Falling Silver Clouds
Jonathan Monk
MASSIMODECARLO Pièce Unique is delighted to present Falling Silver Clouds, by Jonathan Monk.
A highly polished, visibly crumpled rectangular silver balloon lulls afloat, mid-air, gracing the gallery’s empty space. It appears to be on its way down to the floor as the helium gradually escapes its ethereal envelope.
But its lithe form is just an illusion: fixed onto the wall, Monk’s Silver Cloud is in fact a high density polyurethan foam reproduction of Andy Warhol’s iconic Mylar balloons that floated around his studio space, The Factory, in 1960’s New York City.
Covered in aluminum from floor to ceiling, The Factory was the beating heart of New York’s creative scene, where everyone from the Velvet Underground to Edie Sedgwick converged around Andy Warhol’s magnetic persona to witness his next groundbreaking art trick.
For those familiar with Jonathan Monk, this is the newest example in his treatment of his cornerstone idea of “impossible originality”. Speaking in 2009, Monk said:
Appropriation is something I have used or worked with in my art since starting art school in 1987. At this time (and still now) I realized that being original was almost impossible, so I tried using what was already available as source material for my own work.
Building on preexisting ideas, Monk thus offers his own - paradoxically original - version of past artworks.
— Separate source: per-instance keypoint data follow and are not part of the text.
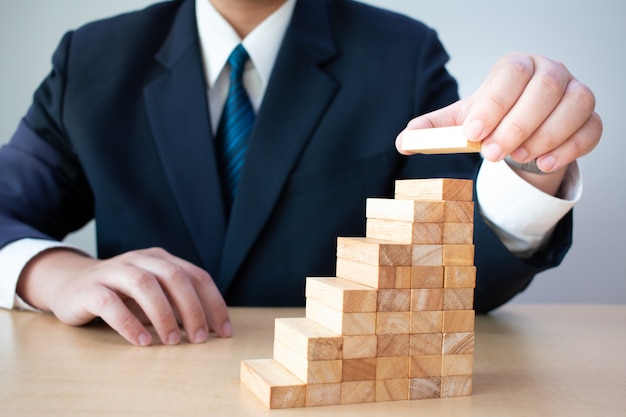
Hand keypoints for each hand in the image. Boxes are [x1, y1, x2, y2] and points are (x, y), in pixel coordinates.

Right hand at [17, 247, 230, 345]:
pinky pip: (111, 303)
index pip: (197, 276)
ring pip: (144, 285)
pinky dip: (129, 323)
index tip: (223, 331)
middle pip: (174, 277)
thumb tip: (209, 329)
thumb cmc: (122, 293)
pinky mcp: (91, 288)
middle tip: (198, 339)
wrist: (70, 284)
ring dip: (163, 315)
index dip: (213, 303)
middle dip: (192, 309)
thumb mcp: (154, 293)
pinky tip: (143, 341)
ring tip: (172, 342)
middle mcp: (141, 259)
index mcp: (162, 259)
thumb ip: (178, 304)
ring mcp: (114, 271)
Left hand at [397, 53, 601, 173]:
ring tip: (517, 157)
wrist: (522, 129)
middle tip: (491, 153)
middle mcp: (550, 72)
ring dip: (544, 136)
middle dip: (516, 124)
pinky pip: (591, 129)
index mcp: (515, 67)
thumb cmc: (493, 118)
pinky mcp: (589, 119)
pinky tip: (543, 163)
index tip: (474, 132)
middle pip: (544, 88)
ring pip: (574, 105)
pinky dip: (569, 148)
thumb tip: (403, 142)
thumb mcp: (462, 121)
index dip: (494, 102)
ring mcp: (575, 93)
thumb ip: (434, 129)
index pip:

Warhol himself was the purveyor of art’s infinite reproduction potential. Tackling the notions of “original” vs “copy” head on, they make these very notions superfluous.
Perhaps in an ultimate play on his own work method, Falling Silver Clouds also hints back to Monk’s very own 2009 Deflated Sculpture, a series of 5 similarly polished stainless steel sculptures representing Jeff Koons’ iconic balloon rabbit in various stages of collapse.
As if freezing them in time in the midst of their own undoing – somehow even reminiscent of Pompei’s petrified figures, Monk anchors the balloons’ ephemeral quality into our present, solidifying them to project them into the future.